With Kafka you normally don't pick a worker - Kafka does that. IIRC with some sort of consistent hashing - but for simplicity sake lets say it's just modulo 'messageID % numberOfShards'.

You control/configure numberOfShards - and its usually set to something order of magnitude bigger than your expected number of workers (to be precise - that's number of docker pods or hardware boxes/servers) - e.g. 32, 64 or 128.

So in practice - Kafka assigns multiple shards to each of your "workers" (if you have more workers than shards then some workers don't do any work).

And while each of your workers is limited to one thread for consuming Kafka messages. Each worker can still process multiple messages at the same time - in different async/threads.

techcode · 2025-02-20T19:45:03 1740080703

To me it seems like your underlying assumptions is "1 worker can only work on one message/item at a time", right?

While you could also use Kafka like that - and it might even work for your use case, as long as you configure option (sorry forgot the name) that makes Kafka redistribute shards because particular workers/consumers are too slow.
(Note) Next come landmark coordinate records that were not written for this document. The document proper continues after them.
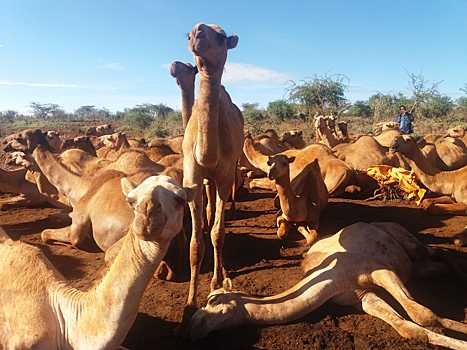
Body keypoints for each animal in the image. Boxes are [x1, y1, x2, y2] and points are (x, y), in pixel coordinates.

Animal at [187, 223, 467, 348]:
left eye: (213, 300)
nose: (193, 325)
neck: (331, 279)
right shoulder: (362, 297)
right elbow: (410, 327)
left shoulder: (380, 270)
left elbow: (422, 314)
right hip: (417, 266)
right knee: (433, 266)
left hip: (407, 242)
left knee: (435, 251)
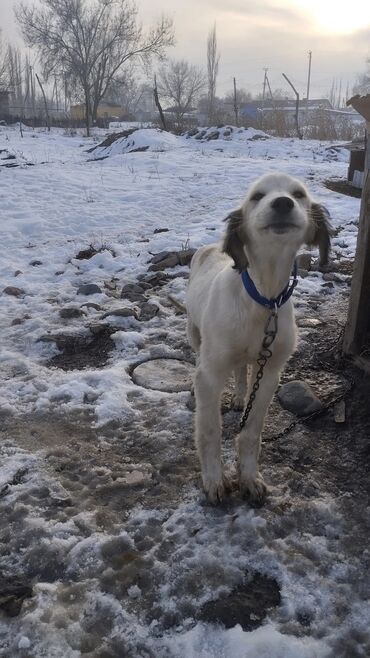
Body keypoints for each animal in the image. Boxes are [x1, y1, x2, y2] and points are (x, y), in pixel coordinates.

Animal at [186, 173, 330, 502]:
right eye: (257, 196)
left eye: (299, 194)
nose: (282, 203)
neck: (263, 299)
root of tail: (210, 248)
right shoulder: (211, 374)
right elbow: (209, 431)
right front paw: (214, 479)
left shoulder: (271, 372)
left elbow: (251, 432)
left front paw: (248, 476)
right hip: (194, 333)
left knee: (241, 370)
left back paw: (240, 397)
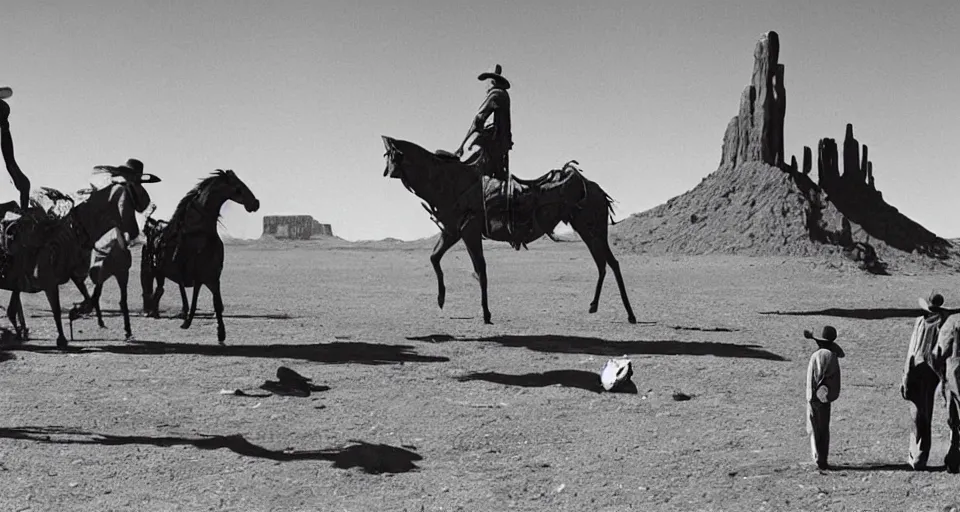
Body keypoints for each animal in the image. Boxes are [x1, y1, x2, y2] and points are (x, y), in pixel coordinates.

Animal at [141, 171, 260, 344]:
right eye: (238, 187)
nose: (255, 203)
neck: (201, 234)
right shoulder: (200, 275)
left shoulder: (212, 277)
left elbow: (216, 303)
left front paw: (220, 334)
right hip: (155, 271)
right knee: (156, 290)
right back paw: (152, 312)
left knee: (161, 290)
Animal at [382, 136, 636, 324]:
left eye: (390, 156)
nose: (386, 172)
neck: (447, 182)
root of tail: (597, 190)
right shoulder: (453, 231)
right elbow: (434, 258)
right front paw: (441, 299)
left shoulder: (468, 231)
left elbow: (480, 269)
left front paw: (486, 314)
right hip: (587, 230)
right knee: (603, 263)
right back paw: (594, 306)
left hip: (592, 229)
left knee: (611, 263)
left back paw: (630, 314)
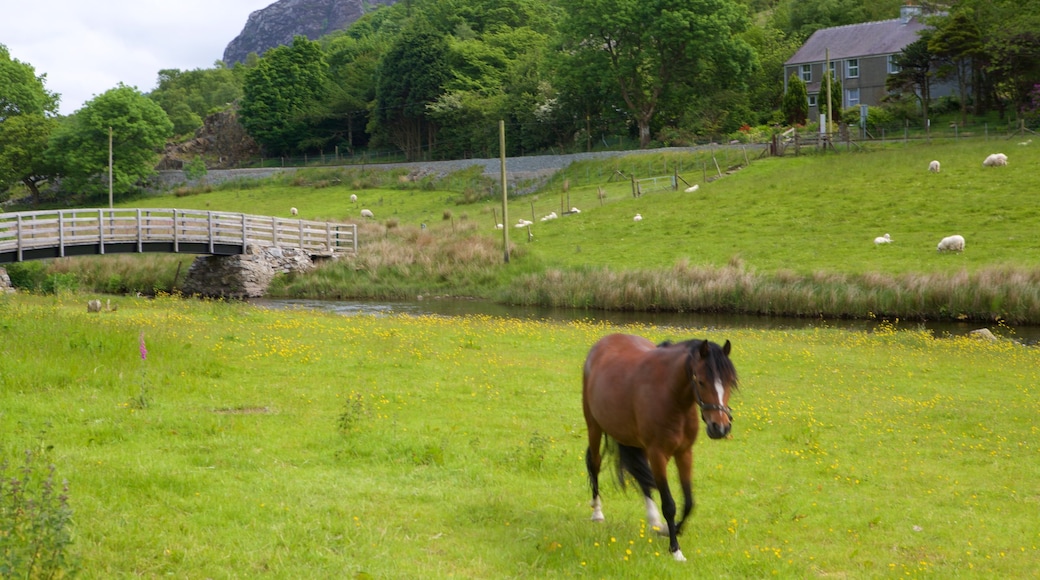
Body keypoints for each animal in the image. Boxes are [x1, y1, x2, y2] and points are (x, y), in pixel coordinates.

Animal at [582, 336, 736, 565]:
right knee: (595, 463)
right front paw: (675, 550)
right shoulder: (658, 454)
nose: (720, 428)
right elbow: (670, 505)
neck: (672, 396)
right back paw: (597, 512)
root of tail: (603, 343)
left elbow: (689, 502)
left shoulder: (684, 453)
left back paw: (654, 520)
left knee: (642, 477)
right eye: (701, 381)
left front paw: (670, 531)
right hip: (595, 427)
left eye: (729, 382)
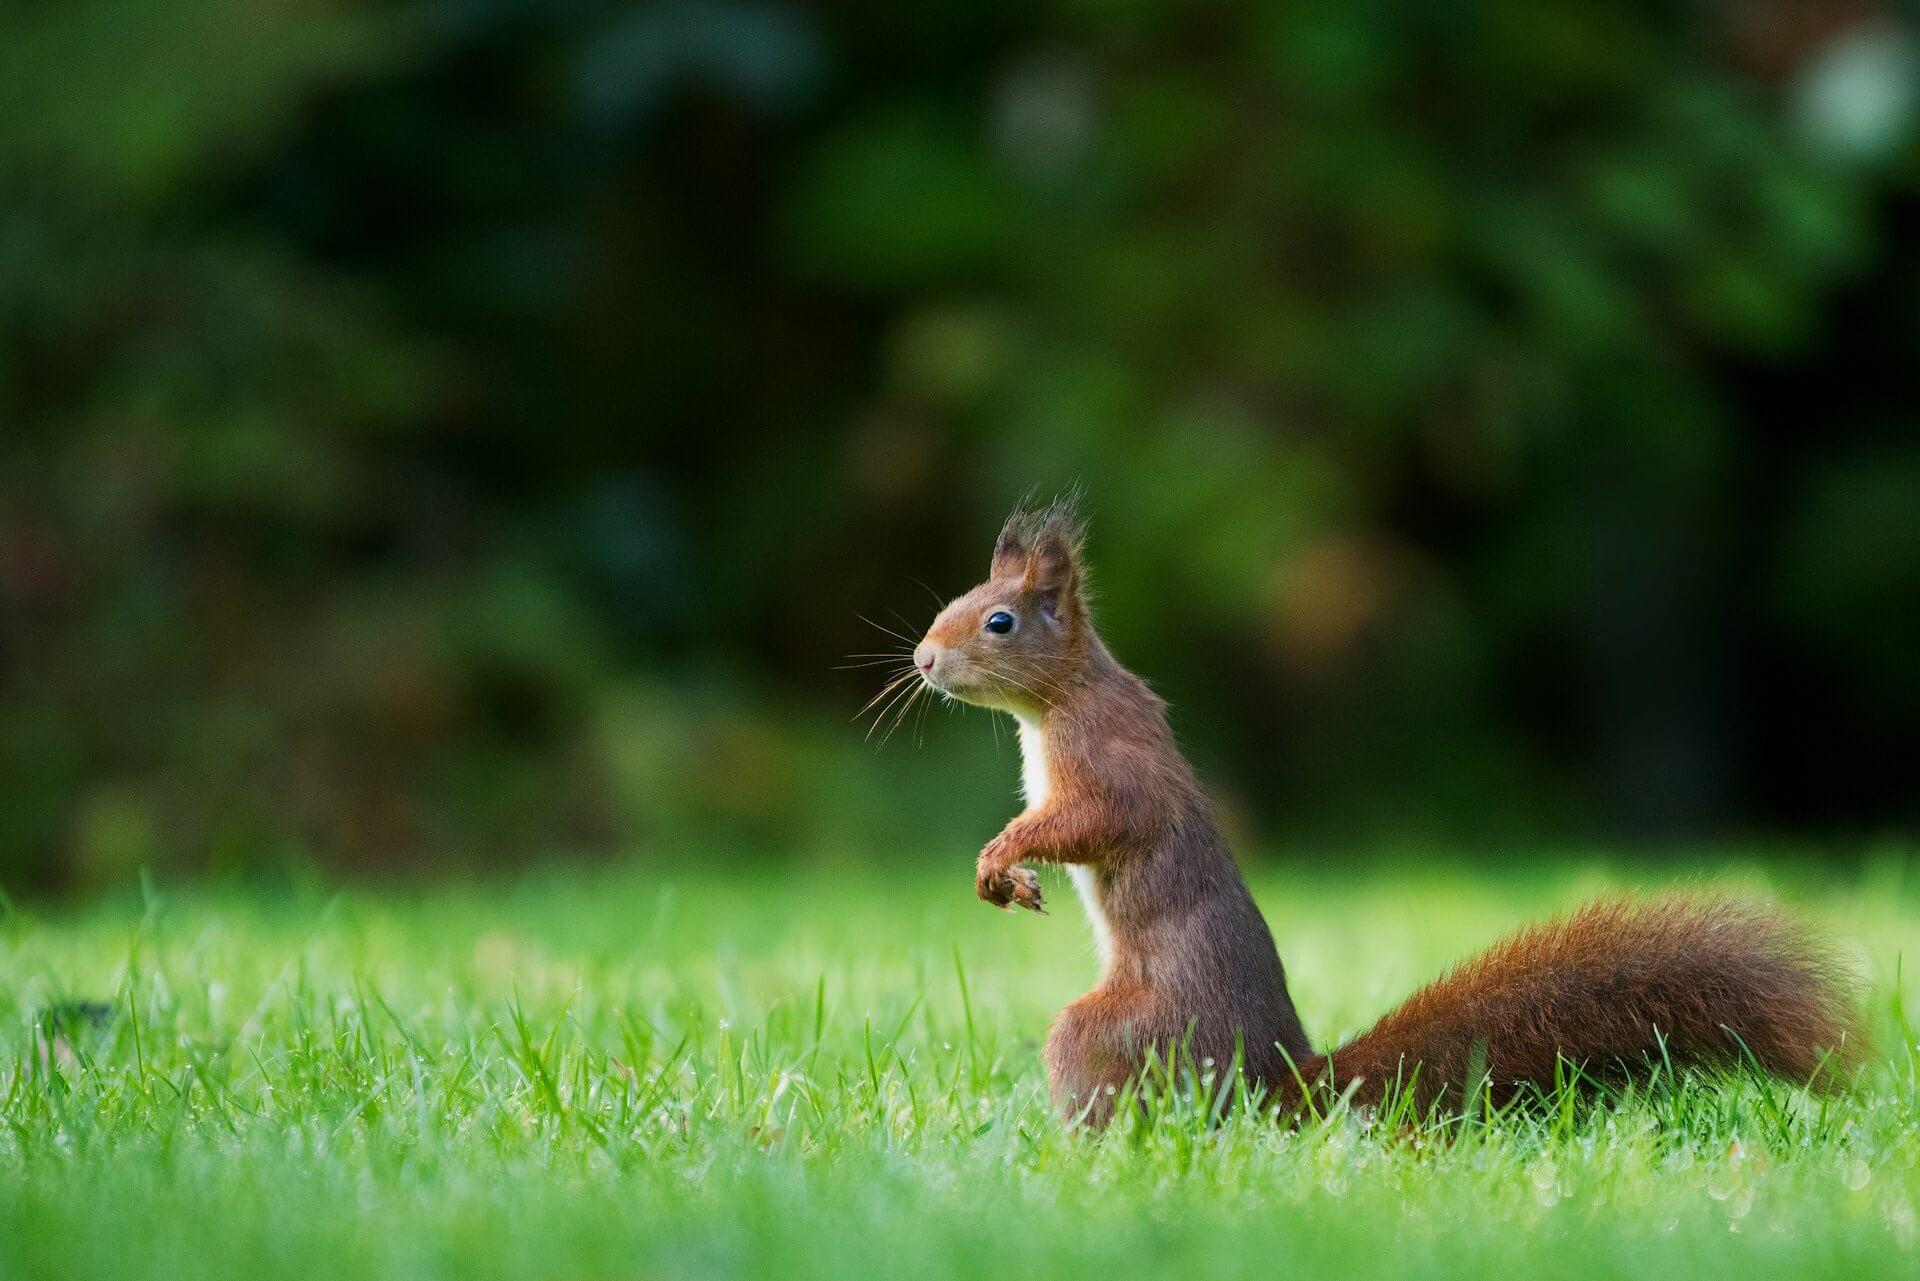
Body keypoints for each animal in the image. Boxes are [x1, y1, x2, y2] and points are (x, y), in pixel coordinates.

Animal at [907, 495, 1863, 1126]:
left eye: (997, 621)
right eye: (948, 606)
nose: (921, 659)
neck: (1059, 699)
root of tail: (1280, 1084)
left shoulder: (1109, 761)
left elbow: (1099, 820)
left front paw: (1002, 855)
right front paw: (1008, 874)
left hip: (1122, 1032)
AFAIK the usual way is for each worker to get more than one message/item at a time, and do the actual item/work in/through separate thread/work pool (or another async mechanism).

Kafka then keeps track of which messages were picked up by each worker/consumer, and how big is the gap between that and committed offset (marked as done).

It gets a bit more tricky if you: - can't afford to process some messages/work again (well at extreme end it might actually be a show stopper for using Kafka) - need to have automatic retry on error/fail, how quickly/slowly you want to retry, how many times to retry...etc. - can you afford to temporarily "lose" some pending (picked up from Kafka but offset not marked as done) items for random things (worker OOMKILLED, solar flare hit network cable ...)

We've actually solved some of these with simply having another (set of) worker(s) that consume same topic with a delay (imagine cron job that runs every 5 minutes). And doing things in case there's no record of task being done, putting it into same topic again for retry ...etc.